Could the UK learn from the largest applied research organisation in Europe? Simon Andrews, Deputy Head of the Fraunhofer Centre for Applied Photonics, thinks so.
In his recent report, a review of universities and growth, Sir Andrew Witty, CEO of GlaxoSmithKline and Chancellor of the University of Nottingham, UK, suggests universities should facilitate economic growth by developing and commercialising technologies as part of their existing strategy. Calls to improve collaboration have consistently been made in the UK since the turn of the 20th Century, when leaders in the scientific establishment were studying Germany because it was successfully using its best scientific research to drive industry.
One frequently cited example is the remarkable growth of the artificial dye industry. In just 35 years, the Badische Company in Mannheim, Germany, had grown to employ 6,000 staff and 148 trained scientists. This success was based on a British discovery in 1856. Chemist William Henry Perkin had found that aniline, extracted from coal tar, could be used to make intense colouring agents. But Britain was too slow to carry out the R&D necessary to commercialise this amazing discovery. The Badische Company employed a university researcher to carry out applied studies that eventually led to a wide range of artificial dyes with huge commercial opportunities. Now, 150 years later, BASF is the largest chemical company in the world.
In a review of university–industry collaborations in 2012, Sir Tim Wilson, former Vice-Chancellor, at the University of Hertfordshire, UK, highlighted some of the reasons such collaborations fail. Wilson noted that universities lacked the right skill set to deliver on business needs, so their ways of working and timescales didn’t always match. But to work effectively with industry, the UK needs to be focused on delivery and work to contract timescales. The Fraunhofer Institutes work in exactly this way and must be embraced if we are to deliver the ambitions contained in the Witty Review. Sitting at the interface between universities and business, they are adept at delivering research contracts for industry while working closely with pioneering university researchers. The Fraunhofer Society has developed its approach over 60 years. With success in many countries, including the USA, Portugal, Italy and Chile, it is a model that has been proven to work in varying economic environments.
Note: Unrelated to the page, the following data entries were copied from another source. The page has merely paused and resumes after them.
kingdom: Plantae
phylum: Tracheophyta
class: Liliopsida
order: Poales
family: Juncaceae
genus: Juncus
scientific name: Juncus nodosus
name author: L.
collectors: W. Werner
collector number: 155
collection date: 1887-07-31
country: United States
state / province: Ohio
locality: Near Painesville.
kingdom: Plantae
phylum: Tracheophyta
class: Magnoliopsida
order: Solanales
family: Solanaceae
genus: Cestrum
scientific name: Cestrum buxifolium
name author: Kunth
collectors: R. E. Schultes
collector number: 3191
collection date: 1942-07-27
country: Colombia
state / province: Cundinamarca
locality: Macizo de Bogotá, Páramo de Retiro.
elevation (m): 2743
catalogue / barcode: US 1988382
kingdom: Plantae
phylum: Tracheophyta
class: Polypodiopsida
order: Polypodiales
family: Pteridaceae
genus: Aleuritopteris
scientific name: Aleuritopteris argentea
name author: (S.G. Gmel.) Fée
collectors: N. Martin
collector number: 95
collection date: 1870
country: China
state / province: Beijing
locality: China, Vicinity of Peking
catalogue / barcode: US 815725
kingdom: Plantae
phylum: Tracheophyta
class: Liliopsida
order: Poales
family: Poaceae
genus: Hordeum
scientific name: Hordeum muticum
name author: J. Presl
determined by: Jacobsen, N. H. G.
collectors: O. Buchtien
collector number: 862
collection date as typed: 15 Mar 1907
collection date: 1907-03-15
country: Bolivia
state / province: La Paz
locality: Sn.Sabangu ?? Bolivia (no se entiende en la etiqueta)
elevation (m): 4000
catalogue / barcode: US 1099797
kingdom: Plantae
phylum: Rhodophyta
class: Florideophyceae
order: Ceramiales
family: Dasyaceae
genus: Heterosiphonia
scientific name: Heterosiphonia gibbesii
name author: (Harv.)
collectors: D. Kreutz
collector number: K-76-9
Fraunhofer receives 30–40% of its income from industry contracts and 20–30% from publicly funded research (EU projects and the German equivalent of the TSB). The rest comes from the German Government and is matched to the industrial income it receives, Euro for Euro, giving a large incentive to succeed and grow.
The Fraunhofer Centre for Applied Photonics based at the University of Strathclyde in Glasgow, Scotland, was established in April 2012. The laser has made enormous technical, practical and economic progress since its first demonstration just over 50 years ago. The UK has a wealth of academic excellence and globally competitive companies working in many laser and optical areas. But there is a multitude of commercial opportunities that have not yet been explored.
Innovation in photonics continues to accelerate, mirroring advances in optical materials. While silicon is the ubiquitous answer for modern electronics, photonic innovation has enjoyed the diversity of gases, liquids, solid-state crystals, semiconductor materials and, more recently, soft polymers. These soft materials are beginning to be explored for a variety of applications where their flexibility may allow novel fixed shapes, printed photonics and adaptation to the human profile or changeable performance characteristics. Recent advances in diamond have also increased interest in diamond lens arrays, optical heat spreaders and waveguides. In addition, diamond’s non-linear properties have given us diamond Raman lasers.
The UK’s Photonics Leadership Group recently published figures on the industry’s significance to the UK economy. The sector comprises 70,000 employees across 1,500 companies, generating £10.5bln.
The Fraunhofer model could help materials specialists fuel innovation and contribute to the competitiveness of the UK. But intermediate centres such as this need long-term financial commitment from the Government to enable them to grow in the future and achieve Witty’s dream of an invention revolution in Britain.